----- INPUT FOR THIS TASK -----
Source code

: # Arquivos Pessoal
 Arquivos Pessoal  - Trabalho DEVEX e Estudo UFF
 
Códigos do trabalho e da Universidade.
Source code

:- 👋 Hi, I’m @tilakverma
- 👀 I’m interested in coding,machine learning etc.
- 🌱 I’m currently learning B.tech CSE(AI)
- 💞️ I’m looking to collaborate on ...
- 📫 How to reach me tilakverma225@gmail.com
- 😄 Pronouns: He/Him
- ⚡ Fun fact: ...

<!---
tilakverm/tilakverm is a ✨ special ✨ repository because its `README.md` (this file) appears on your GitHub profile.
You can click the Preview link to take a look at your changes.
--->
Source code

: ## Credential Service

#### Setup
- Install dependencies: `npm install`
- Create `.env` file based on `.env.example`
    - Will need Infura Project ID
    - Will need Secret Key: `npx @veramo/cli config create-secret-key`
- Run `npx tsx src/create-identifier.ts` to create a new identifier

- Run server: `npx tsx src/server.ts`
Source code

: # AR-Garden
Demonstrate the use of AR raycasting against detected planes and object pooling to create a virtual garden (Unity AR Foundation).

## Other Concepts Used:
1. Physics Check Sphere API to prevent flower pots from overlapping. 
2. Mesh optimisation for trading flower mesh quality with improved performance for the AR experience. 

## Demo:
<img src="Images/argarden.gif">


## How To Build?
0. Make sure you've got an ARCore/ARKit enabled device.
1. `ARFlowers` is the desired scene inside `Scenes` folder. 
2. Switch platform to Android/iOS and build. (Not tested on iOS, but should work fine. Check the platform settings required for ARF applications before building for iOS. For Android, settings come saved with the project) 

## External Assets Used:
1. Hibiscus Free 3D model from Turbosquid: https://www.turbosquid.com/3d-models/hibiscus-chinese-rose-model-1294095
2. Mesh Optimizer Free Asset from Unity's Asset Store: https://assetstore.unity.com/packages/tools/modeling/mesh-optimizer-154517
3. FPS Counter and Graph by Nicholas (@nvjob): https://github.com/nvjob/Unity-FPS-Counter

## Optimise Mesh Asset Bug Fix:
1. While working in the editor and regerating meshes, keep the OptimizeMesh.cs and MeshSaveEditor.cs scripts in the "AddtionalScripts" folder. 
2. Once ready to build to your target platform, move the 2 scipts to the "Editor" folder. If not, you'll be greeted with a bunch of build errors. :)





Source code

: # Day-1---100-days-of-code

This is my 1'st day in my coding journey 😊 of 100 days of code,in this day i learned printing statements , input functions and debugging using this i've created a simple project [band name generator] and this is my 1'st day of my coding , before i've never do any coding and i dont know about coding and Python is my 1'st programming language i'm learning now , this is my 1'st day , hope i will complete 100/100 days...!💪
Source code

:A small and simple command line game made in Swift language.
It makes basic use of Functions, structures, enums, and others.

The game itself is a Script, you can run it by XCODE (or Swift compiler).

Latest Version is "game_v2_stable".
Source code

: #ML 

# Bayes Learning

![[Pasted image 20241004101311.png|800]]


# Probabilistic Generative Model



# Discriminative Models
-----
Please print the records above exactly from their first line. End with the line containing "1. Hibiscus Free", and include it.

◆ RESPONSE AREA ◆
Source code

: # Arquivos Pessoal
 Arquivos Pessoal  - Trabalho DEVEX e Estudo UFF
 
Códigos do trabalho e da Universidade.
Source code

:- 👋 Hi, I’m @tilakverma
- 👀 I’m interested in coding,machine learning etc.
- 🌱 I’m currently learning B.tech CSE(AI)
- 💞️ I’m looking to collaborate on ...
- 📫 How to reach me tilakverma225@gmail.com
- 😄 Pronouns: He/Him
- ⚡ Fun fact: ...

<!---
tilakverm/tilakverm is a ✨ special ✨ repository because its `README.md` (this file) appears on your GitHub profile.
You can click the Preview link to take a look at your changes.
--->
Source code

: ## Credential Service

#### Setup
- Install dependencies: `npm install`
- Create `.env` file based on `.env.example`
    - Will need Infura Project ID
    - Will need Secret Key: `npx @veramo/cli config create-secret-key`
- Run `npx tsx src/create-identifier.ts` to create a new identifier

- Run server: `npx tsx src/server.ts`
Source code

: # AR-Garden
Demonstrate the use of AR raycasting against detected planes and object pooling to create a virtual garden (Unity AR Foundation).

## Other Concepts Used:
1. Physics Check Sphere API to prevent flower pots from overlapping. 
2. Mesh optimisation for trading flower mesh quality with improved performance for the AR experience. 

## Demo:
<img src="Images/argarden.gif">


## How To Build?
0. Make sure you've got an ARCore/ARKit enabled device.
1. `ARFlowers` is the desired scene inside `Scenes` folder. 
2. Switch platform to Android/iOS and build. (Not tested on iOS, but should work fine. Check the platform settings required for ARF applications before building for iOS. For Android, settings come saved with the project) 

## External Assets Used:
1. Hibiscus Free 3D model from Turbosquid: https://www.turbosquid.com/3d-models/hibiscus-chinese-rose-model-1294095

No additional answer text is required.